Same sequence, but changing the cost function in the optimization process. Before, we optimize the relative rotations of all the camera poses, then the relative translations, and finally all the rotations and translations simultaneously. The residual vector in this scenario has length six: three parameters each for rotation and translation. Once we remove the last step (optimizing rotation and translation simultaneously), we get a better result. Still bad, but better.
Some more improvement if I weight the relative poses between consecutive frames at one-tenth the cost of relative poses between two loop closing frames. In other words, I really want to make sure I solve for loop closures.

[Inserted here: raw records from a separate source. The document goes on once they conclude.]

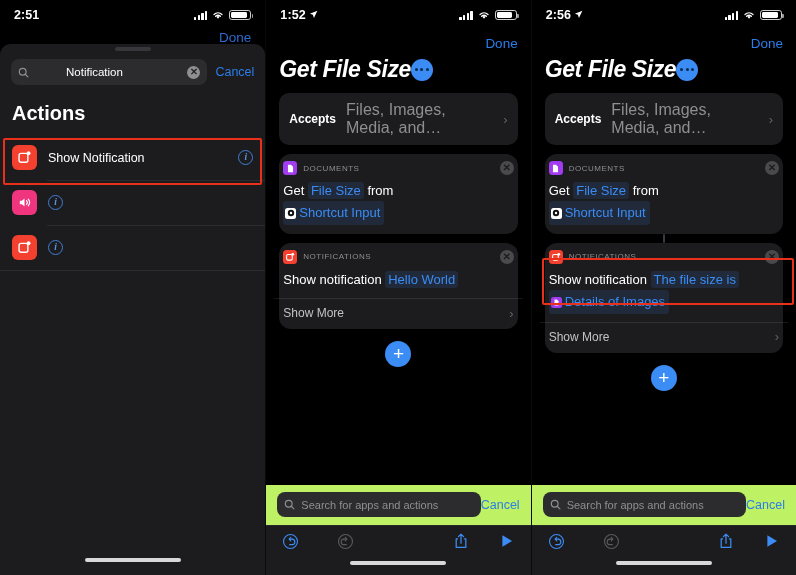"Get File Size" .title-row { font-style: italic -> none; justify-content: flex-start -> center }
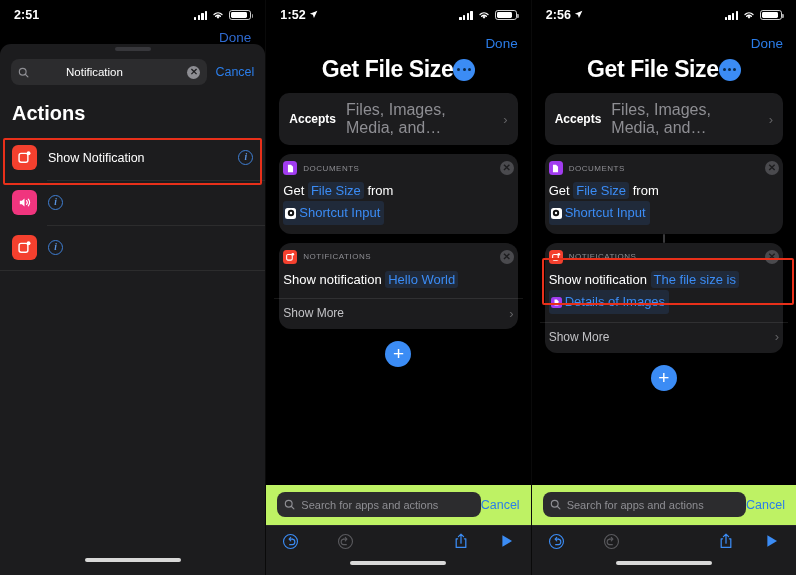"Actions" .list-header { font-size: 20px -> 13px }
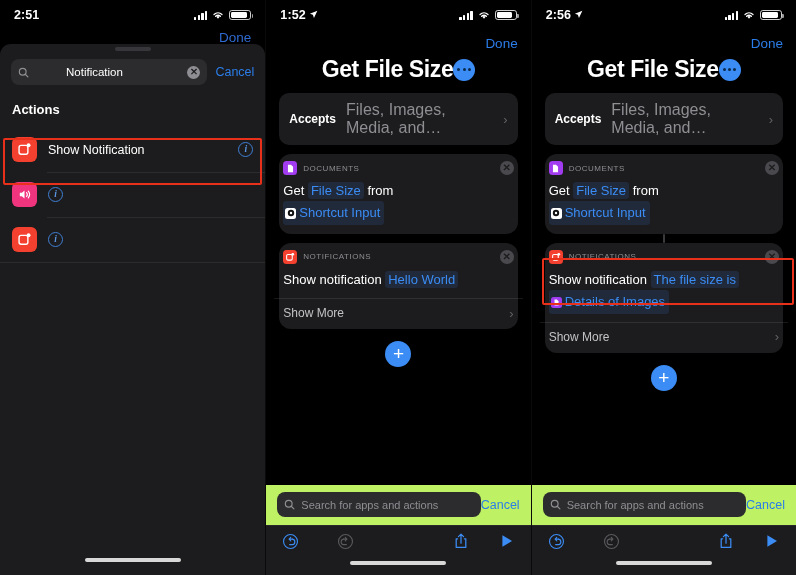"DOCUMENTS" .action-card { border-radius: 12px -> 18px; padding: 7px 4px 9px -> 7px 9px 9px }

Finally! Some success. It turns out, I need to add an additional constraint because I was letting the camera twist (i.e., imagine rotating the resulting image) freely during the optimization. By adding a constraint to control for this, we see a much better result. There were two other minor changes. First, we weight the time-based alignment much more heavily. Second, we fix the cost function to correctly change coordinate systems.
Separating the pose graph optimization and bundle adjustment into separate residual blocks made the optimization much faster, but the results aren't any different. Separating the two into different optimization problems (pose graph first) was even faster, and improved the loop closing (see bottom left chairs), but made the time-based portion (top wall) worse.
Now, it looks like there is one break where we have a duplicate of the top left-hand corner of the room (looks messier than that, but it's because there are a lot of ducts and light fixtures).